» PROBLEM TO WORK ON
Please list every numbered circuit, calculator, and comparator that the cycloconverter excerpt below places inside the input power voltage phase/magnitude detector of FIG. 2, along with its reference number.

» EXCERPT TO READ
In FIG. 1, an input filter 2 is arranged between a three-phase power source 1 and a bidirectional switch group 3 formed of bidirectional switches S1 to S9, and the output sides of the bidirectional switch group 3 are connected to loads L1 to L3. The input filter 2 and the bidirectional switch group 3 constitute the main circuit of a PWM cycloconverter. A voltage is detected on the input side (the primary side) of the input filter 2, and an input voltage value 5 and an input voltage phase 6, which are required to control a PWM cycloconverter, are detected by an input power voltage phase/magnitude detector 4, and are transmitted to a controller 7. The controller 7 calculates switching times for the bidirectional switches S1 to S9, and transmits the switching times to a drive circuit 8.

The drive circuit 8 drives the bidirectional switches S1 to S9. It should be noted that the input power voltage phase/magnitude detector 4, the controller 7 and the drive circuit 8 constitute a PWM cycloconverter control unit 9.

FIG. 2 is a detailed block diagram for the input power voltage phase/magnitude detector shown in FIG. 1.

In FIG. 2, an input is a power voltage shown in FIG. 1, and outputs are the input voltage value 5 and the input voltage phase 6. Based on the power voltage, an input voltage phase detection circuit 41 detects the input voltage phase 6.

In accordance with a phase and a power voltage obtained by the input voltage phase detection circuit 41, an artificial DC bus voltage detection circuit 42 detects an artificial DC bus voltage. By employing the artificial DC bus voltage, an input voltage effective value detection circuit 43 calculates an input voltage effective value, and an ideal voltage calculator 44 employs the input voltage effective value and the input voltage phase 6 to calculate an ideal input voltage value.

An input voltage upper and lower limit calculator 45 calculates an upper limit value and a lower limit value that define a specific width relative to the ideal input voltage value. A voltage value comparator 46 compares the artificial DC bus voltage, obtained by the artificial DC bus voltage detection circuit 42, with the upper limit and lower limit value, which define a specific width relative to the ideal input voltage value that is obtained by the input voltage upper and lower limit calculator 45. Then, the voltage value comparator 46 limits the artificial DC bus voltage within the ideal input voltage value, and outputs the voltage as the input voltage value 5.

While referring to FIGS. 3 to 5, an explanation will now be given for a basic PWM cycloconverter control method that is the subject for the invention.

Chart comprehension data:
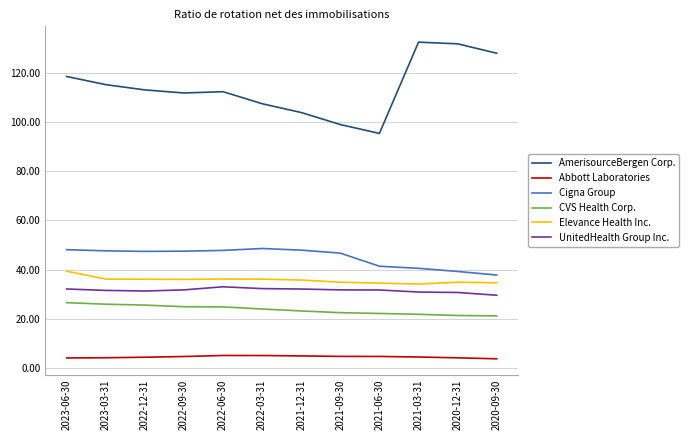

How many lines are shown in the chart?

6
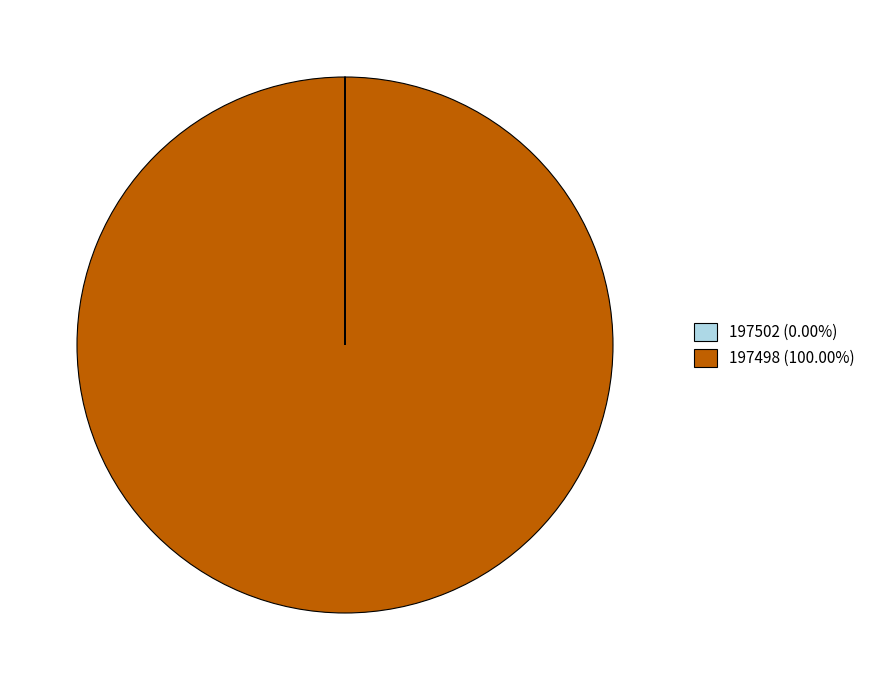

Which slice is the largest?

197498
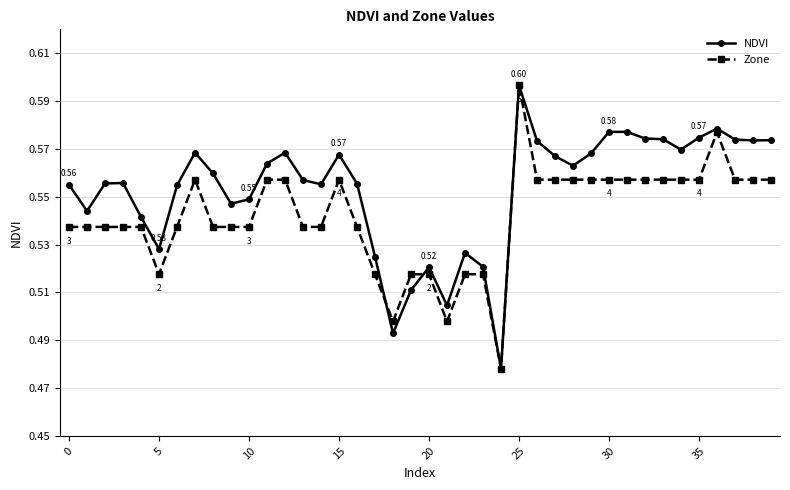

After their last crossing, which series has the higher values: NDVI or Zone?

NDVI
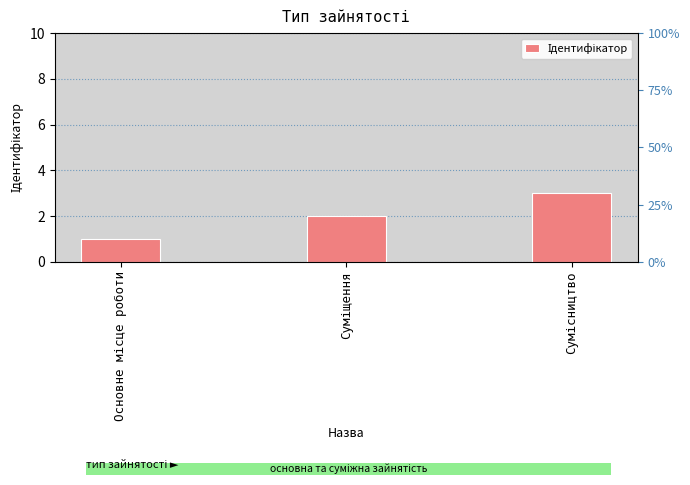

What is the label of the 1st bar from the right?

Сумісництво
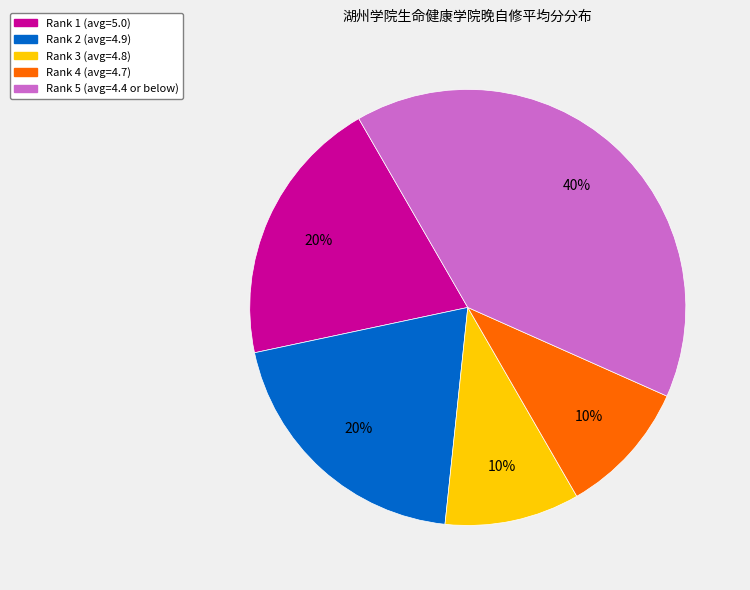

Does any single category account for the majority?

No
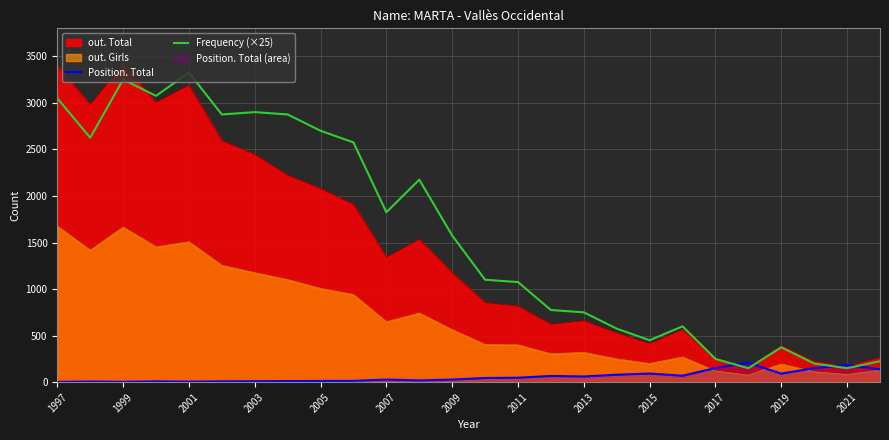

How many intersections are there between Position. Total and Frequency (×25)?

4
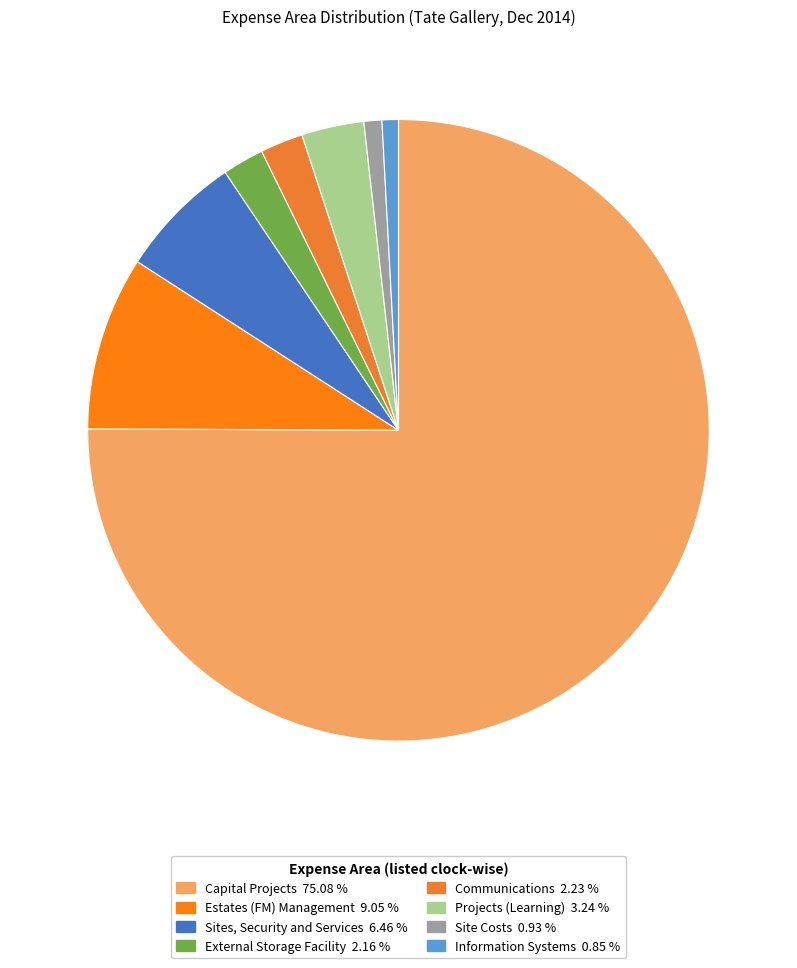

Do Site Costs and Sites, Security and Services together represent more than half of the pie?

No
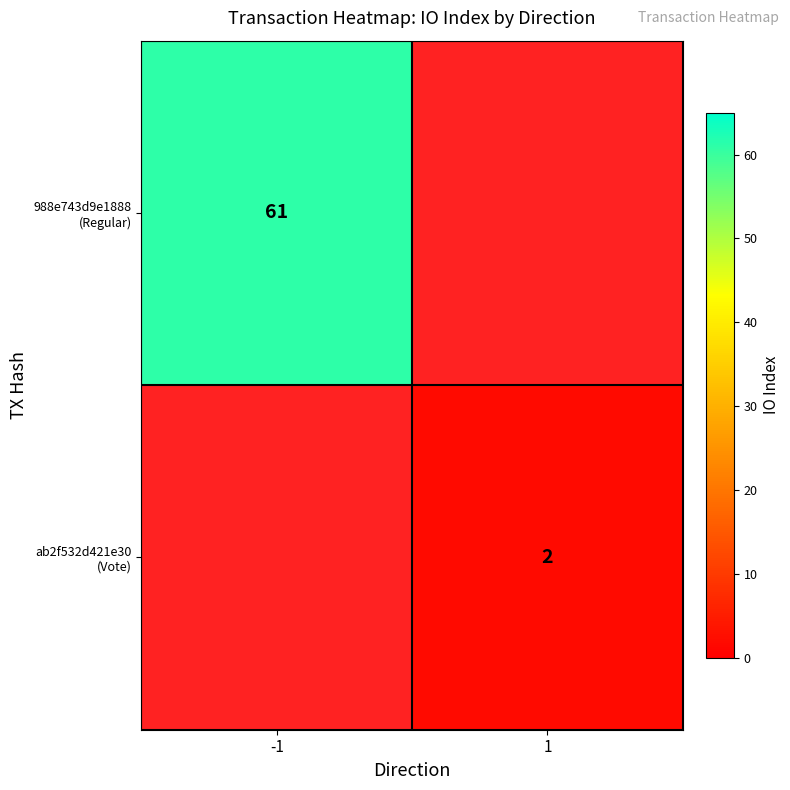

Which series changed the most between -1 and 1?

988e743d9e1888 (Regular)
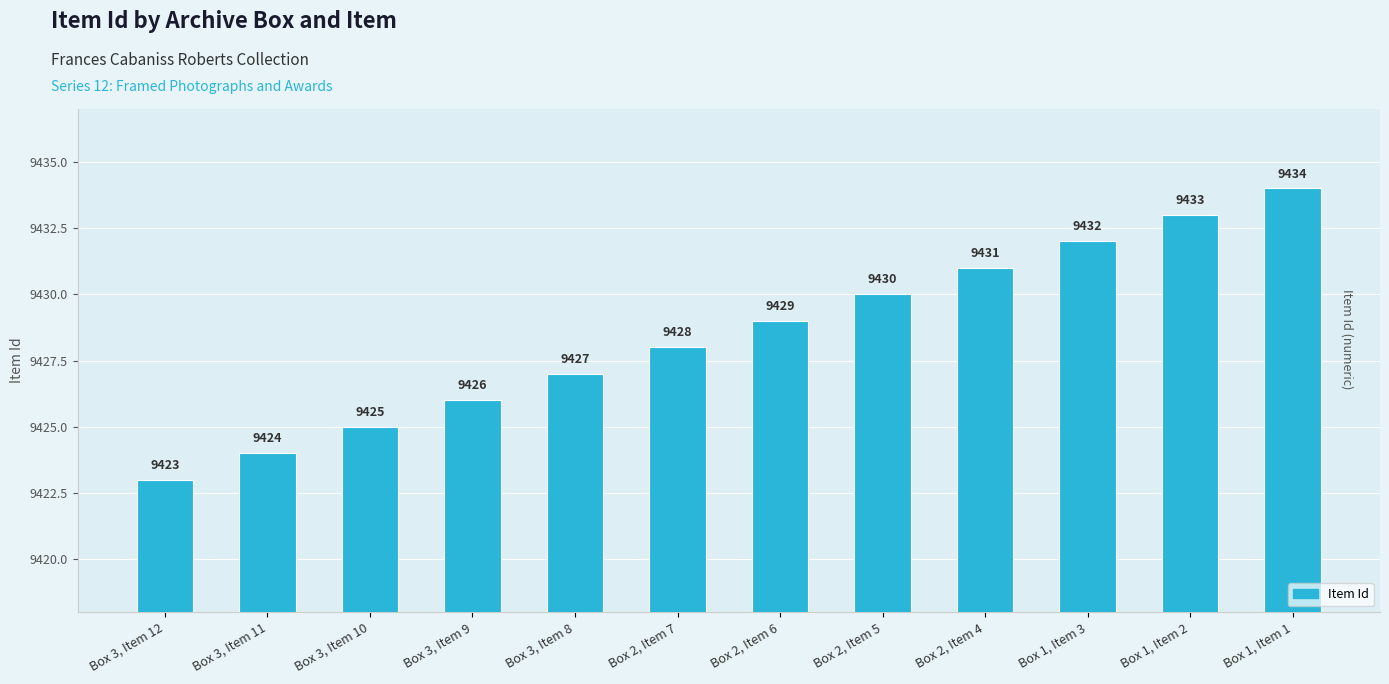

Is it true that the value at Box 2, Item 4 is 9431?

True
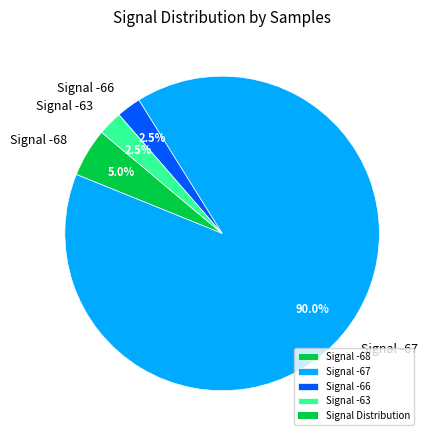

Which category has the biggest portion of the pie?

Signal -67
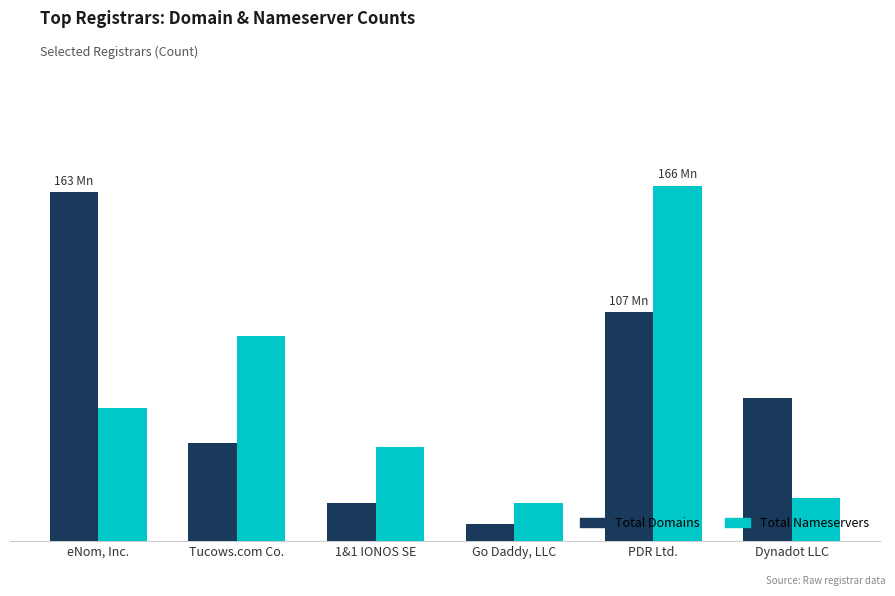

What is the label of the 2nd bar from the right?

PDR Ltd.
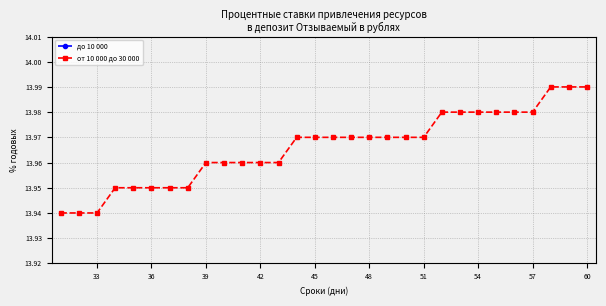

True or false: от 10 000 до 30 000 has a value of 4.0 at 57.

False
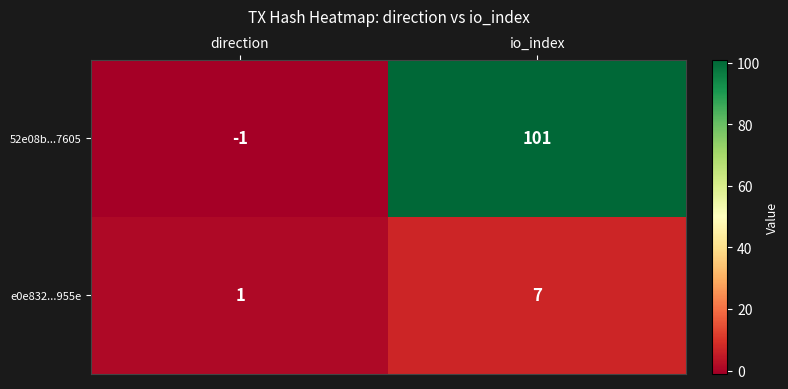

At which category is the sum across all series the highest?

io_index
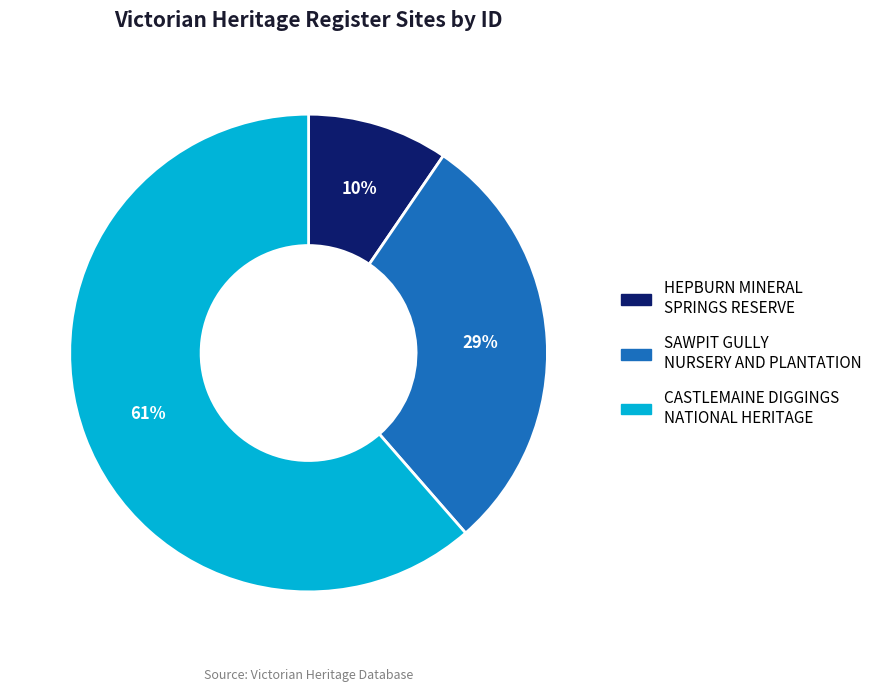

Combined, do CASTLEMAINE DIGGINGS NATIONAL HERITAGE and HEPBURN MINERAL SPRINGS RESERVE account for over 50%?

Yes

» ANSWER FOR THE TASK
- 41: input voltage phase detection circuit
- 42: artificial DC bus voltage detection circuit
- 43: input voltage effective value detection circuit
- 44: ideal voltage calculator
- 45: input voltage upper and lower limit calculator
- 46: voltage value comparator